Could you retype all of the entries below word for word?

......

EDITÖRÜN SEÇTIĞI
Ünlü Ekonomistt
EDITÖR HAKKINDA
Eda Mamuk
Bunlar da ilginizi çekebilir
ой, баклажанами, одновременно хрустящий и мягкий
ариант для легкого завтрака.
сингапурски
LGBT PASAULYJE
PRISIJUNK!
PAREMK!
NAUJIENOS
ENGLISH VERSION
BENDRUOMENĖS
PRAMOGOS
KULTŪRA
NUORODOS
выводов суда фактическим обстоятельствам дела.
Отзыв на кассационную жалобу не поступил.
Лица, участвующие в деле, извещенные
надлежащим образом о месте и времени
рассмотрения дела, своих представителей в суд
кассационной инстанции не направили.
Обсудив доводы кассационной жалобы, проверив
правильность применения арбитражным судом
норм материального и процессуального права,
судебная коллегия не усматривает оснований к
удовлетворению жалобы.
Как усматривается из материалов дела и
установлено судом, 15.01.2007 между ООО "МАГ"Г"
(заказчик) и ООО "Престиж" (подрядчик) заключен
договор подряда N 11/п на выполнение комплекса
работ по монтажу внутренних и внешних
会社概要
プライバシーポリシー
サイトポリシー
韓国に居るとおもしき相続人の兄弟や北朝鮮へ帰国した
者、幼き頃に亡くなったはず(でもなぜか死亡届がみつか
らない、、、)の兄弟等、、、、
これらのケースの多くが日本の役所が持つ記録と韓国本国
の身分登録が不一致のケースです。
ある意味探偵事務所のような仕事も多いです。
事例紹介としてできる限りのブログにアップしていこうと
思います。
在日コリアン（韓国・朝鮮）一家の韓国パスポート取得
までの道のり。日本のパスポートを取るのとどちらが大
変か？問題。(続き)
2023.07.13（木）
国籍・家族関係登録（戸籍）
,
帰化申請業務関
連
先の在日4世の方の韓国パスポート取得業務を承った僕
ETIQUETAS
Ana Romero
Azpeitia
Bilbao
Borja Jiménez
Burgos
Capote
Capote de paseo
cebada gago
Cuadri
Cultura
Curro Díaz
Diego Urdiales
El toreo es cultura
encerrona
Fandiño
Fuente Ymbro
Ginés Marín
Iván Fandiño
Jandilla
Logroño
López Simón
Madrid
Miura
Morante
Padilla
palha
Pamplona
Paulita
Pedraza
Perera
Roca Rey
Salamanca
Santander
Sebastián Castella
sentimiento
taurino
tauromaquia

......

- _RESPONSE TO THE EXERCISE_:
EDITÖRÜN SEÇTIĞI
Ünlü Ekonomistt
EDITÖR HAKKINDA
Eda Mamuk
Bunlar da ilginizi çekebilir
ой, баклажанами, одновременно хрустящий и мягкий
ариант для легкого завтрака.
сингапурски
LGBT PASAULYJE
PRISIJUNK!
PAREMK!
NAUJIENOS
ENGLISH VERSION
BENDRUOMENĖS
PRAMOGOS
KULTŪRA
NUORODOS
выводов суда фактическим обстоятельствам дела.
Отзыв на кассационную жалобу не поступил.
Лица, участвующие в деле, извещенные
надлежащим образом о месте и времени
рассмотрения дела, своих представителей в суд
кассационной инстанции не направили.
Обсудив доводы кассационной жалобы, проверив
правильность применения арбитражным судом
норм материального и процессуального права,
судебная коллегия не усматривает оснований к
удовлетворению жалобы.
Как усматривается из материалов дела и
установлено судом, 15.01.2007 между ООО "МАГ"Г"
(заказчик) и ООО "Престиж" (подрядчик) заключен
договор подряда N 11/п на выполнение комплекса
работ по монтажу внутренних и внешних
会社概要
プライバシーポリシー
サイトポリシー
韓国に居るとおもしき相続人の兄弟や北朝鮮へ帰国した
者、幼き頃に亡くなったはず(でもなぜか死亡届がみつか
らない、、、)の兄弟等、、、、
これらのケースの多くが日本の役所が持つ記録と韓国本国
の身分登録が不一致のケースです。
ある意味探偵事務所のような仕事も多いです。
事例紹介としてできる限りのブログにアップしていこうと
思います。
在日コリアン（韓国・朝鮮）一家の韓国パスポート取得
までの道のり。日本のパスポートを取るのとどちらが大
変か？問題。(続き)
2023.07.13（木）
国籍・家族関係登録（戸籍）
,
帰化申請業務関
連
先の在日4世の方の韓国パスポート取得業務を承った僕
ETIQUETAS
Ana Romero
Azpeitia
Bilbao
Borja Jiménez
Burgos
Capote
Capote de paseo
cebada gago
Cuadri
Cultura
Curro Díaz
Diego Urdiales
El toreo es cultura
encerrona
Fandiño
Fuente Ymbro
Ginés Marín
Iván Fandiño
Jandilla
Logroño
López Simón
Madrid
Miura
Morante
Padilla
palha
Pamplona
Paulita
Pedraza
Perera
Roca Rey
Salamanca
Santander
Sebastián Castella
sentimiento
taurino
tauromaquia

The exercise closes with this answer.